▶ [Extracted entries]
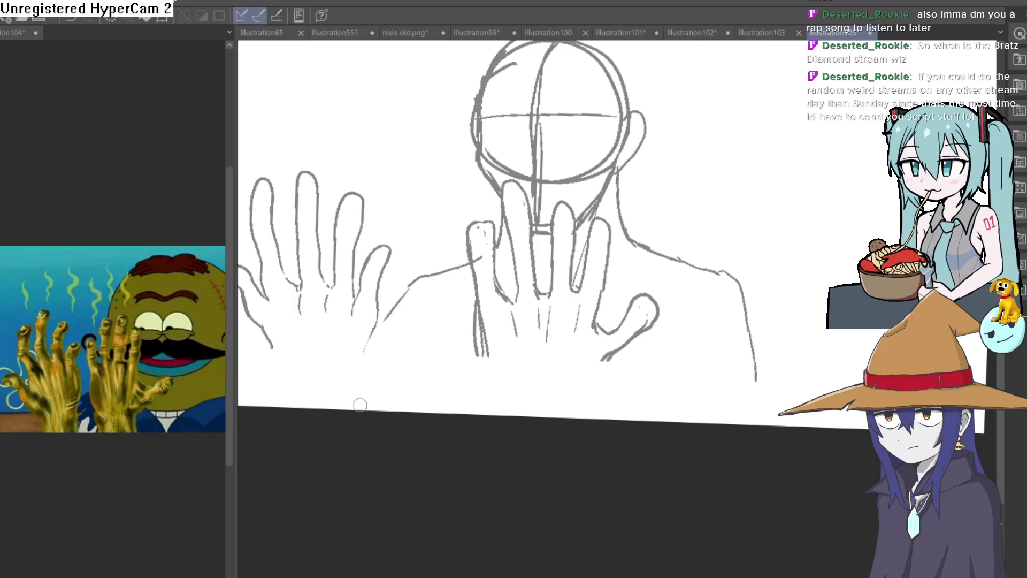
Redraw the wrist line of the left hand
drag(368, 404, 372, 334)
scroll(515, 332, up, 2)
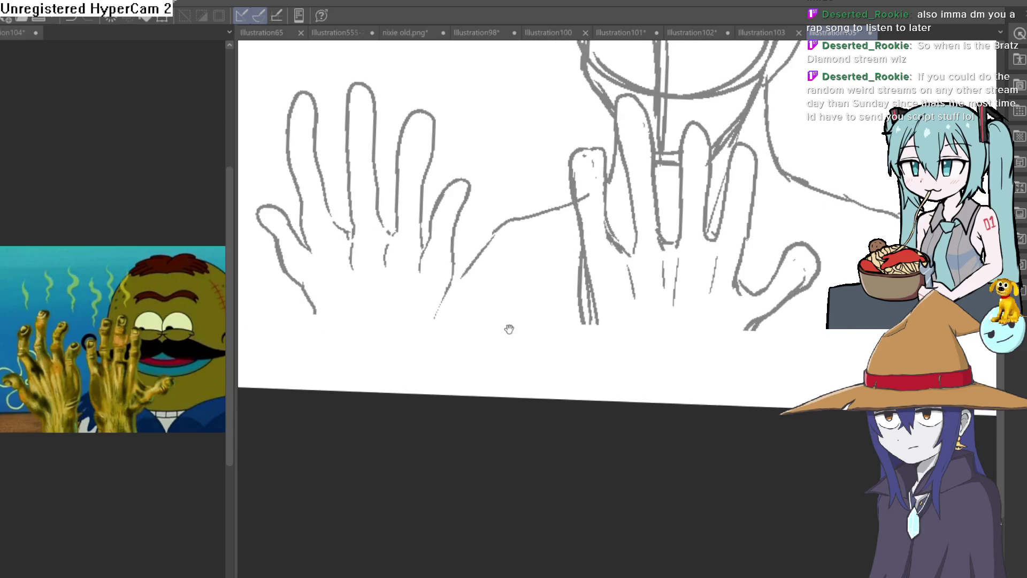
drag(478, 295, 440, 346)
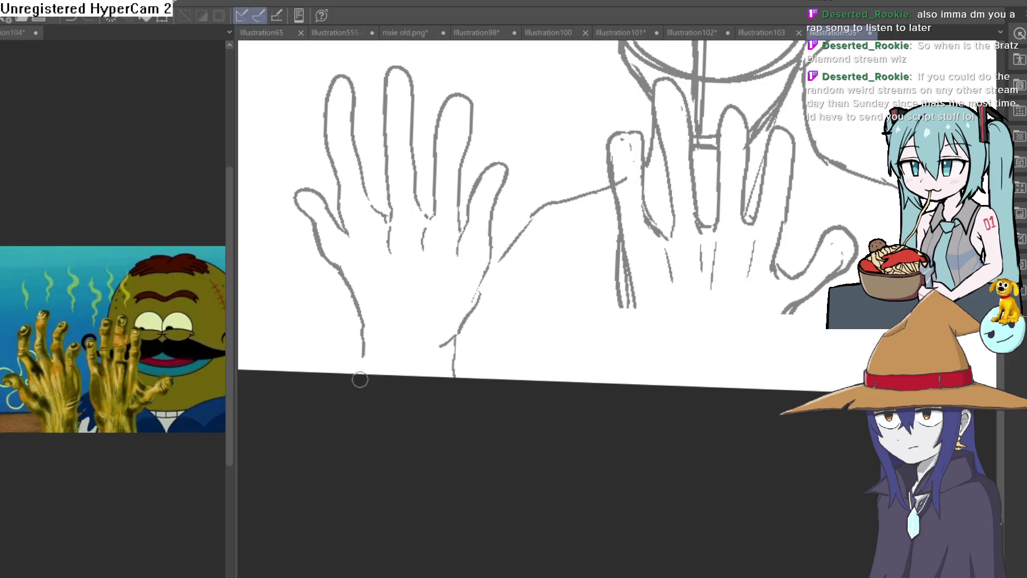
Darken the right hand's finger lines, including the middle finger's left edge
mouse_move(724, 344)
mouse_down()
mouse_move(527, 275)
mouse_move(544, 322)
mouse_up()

▶ [Exercise requirements] Print, exactly as written, the lines from the one containing "drag(368, 404, 372, 334)" to the end of the material, both ends included, and nothing else; no pictures.

▶ [Task solution]
drag(368, 404, 372, 334)
scroll(515, 332, up, 2)
drag(478, 295, 440, 346)
Darken the right hand's finger lines, including the middle finger's left edge
mouse_move(724, 344)
mouse_down()
mouse_move(527, 275)
mouse_move(544, 322)
mouse_up()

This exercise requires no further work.